### INSTRUCTION 1
Output, word for word, the lines of the listing starting with the line that contains "What is the" and going on through the line that contains "True or false: the", with both of those lines included. Leave the pictures out.

**** SELECTED PASSAGE

Well...if I wanted to debug that, I would probably grow each lock by
some kind of indication (a PC value, or __FILE__ and __LINE__) of where
it was last locked.  Then, once the culprit lock is found

> The best you can really hope for from examining the wedged system is
> to find which lock is (usually "might be") the instigator of it all.
> That can help narrow the focus of code investigation.

At the moment, I'd be happy with that much.  But the system has only
the one puffs mount, which is off under /export/ftp, not anywhere that
is, for example, expected to be on anyone's $PATH, and all the
X-waiting-on-Y-waiting-on-Z chains end up with someone waiting on
puffsrpl.  And the puffs userland processes show no indication of being
stuck in the "holding a lock that's not getting released" sense.  So
there probably is nothing here that could be caught by, for example,
in-kernel deadlock detection.

I am basically certain it has _something_ to do with the puffs
filesystem, because of the puffsrpl waits and because it started
happening shortly after I added the puffs mount.  The real puzzle, for
me, in this latest hang are why/how the mailwrapper and git processes
ended up waiting for puffsrpl.  I will allocate a piece of disk for a
kernel coredump, so I can do detailed post-mortem on a wedged system.
(The machine's main function is to forward packets; I can't really keep
it in ddb for hours while I pore over details of a lockup.)

I will also add timeouts in the puffs userland code, so that if a
forked git process takes too long, it is nuked, with the access that
led to it returning an error - and, of course, logging all over the
place.

I'm also going to change ddb's ps listing to include PPID; in this last
hang, I would have liked to have known whether the git process were a
child of the gitfs process.

I will also take that "other system" I mentioned, make a puffs mount,
and then start playing that game.  If I can get it to tstile in a
reasonable time frame, it will greatly accelerate debugging this.

> Mouse, start with the code you added ... make sure there are no
> problems like this buried in it somewhere (your own code, and
> everything it calls).

I haven't touched the puffs kernel code.  Of course, that doesn't mean
it doesn't have any such issues, but it makes it seem less likely to
me.  While it doesn't rule out such problems in any of my other
changes, it makes that too less likely; it would have to be a bug that
remained latent until I started using puffs

> If that ends up finding nothing, then the best course if action might
> be to use a fairly new kernel.

Possibly, but unless a new kernel can be built with 5.2's compiler, I
run right back into the licensing issue that's the reason I froze at
5.2 to begin with.  I'd also have to port at least a few of my kernel
changes to the new kernel.

I may have to resort to that, but I'd much rather avoid it; even if the
licensing turns out to not be an issue, it would be a lot of work.

********
**** SOURCE DATA

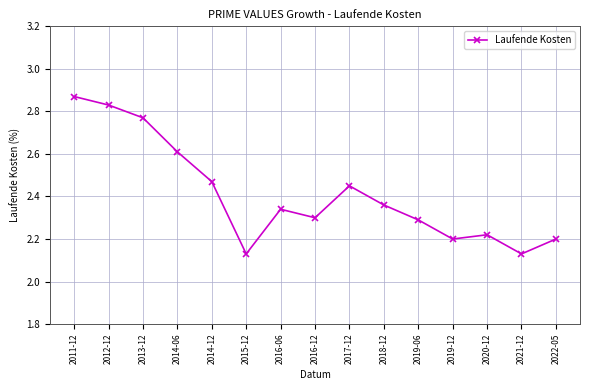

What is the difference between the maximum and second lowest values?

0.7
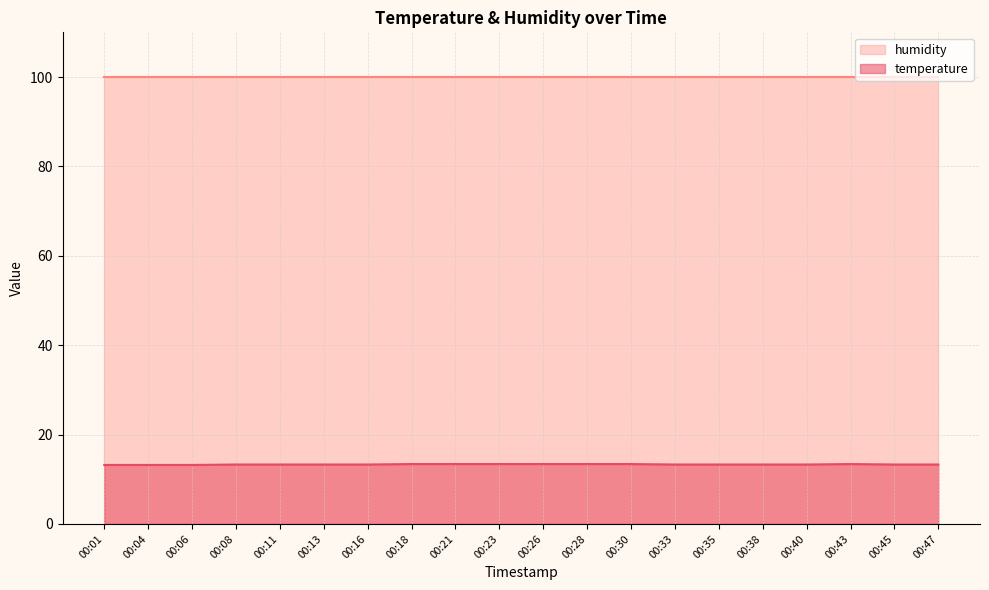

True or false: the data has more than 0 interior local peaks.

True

********
**** SOURCE DATA

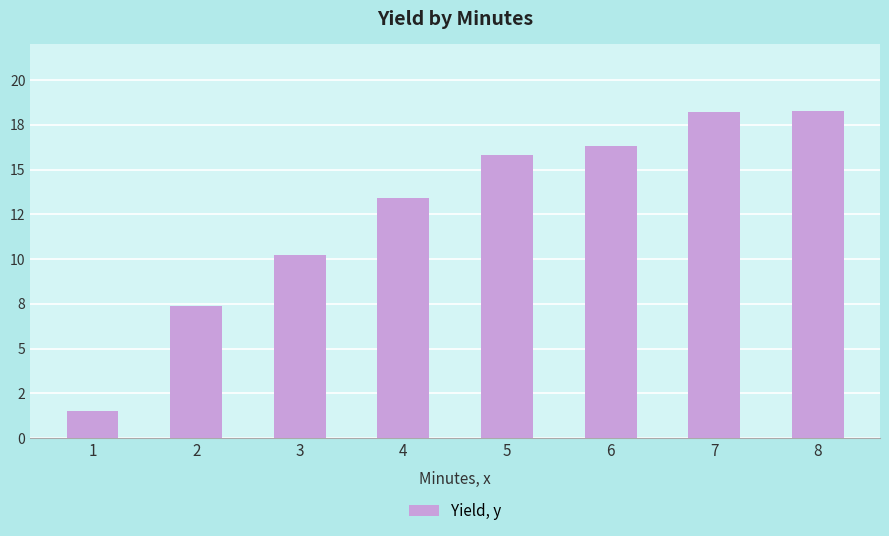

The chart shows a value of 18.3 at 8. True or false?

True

********

### INSTRUCTION 2
Return the wording of the message about the puffs hang starting with "At the moment, I'd" and going on through "in-kernel deadlock detection.", copied without any change.

### WRITTEN ANSWER 1
What is the difference between the maximum and second lowest values?

0.7

True or false: the data has more than 0 interior local peaks.

### WRITTEN ANSWER 2
At the moment, I'd be happy with that much.  But the system has only
the one puffs mount, which is off under /export/ftp, not anywhere that
is, for example, expected to be on anyone's $PATH, and all the
X-waiting-on-Y-waiting-on-Z chains end up with someone waiting on
puffsrpl.  And the puffs userland processes show no indication of being
stuck in the "holding a lock that's not getting released" sense.  So
there probably is nothing here that could be caught by, for example,
in-kernel deadlock detection.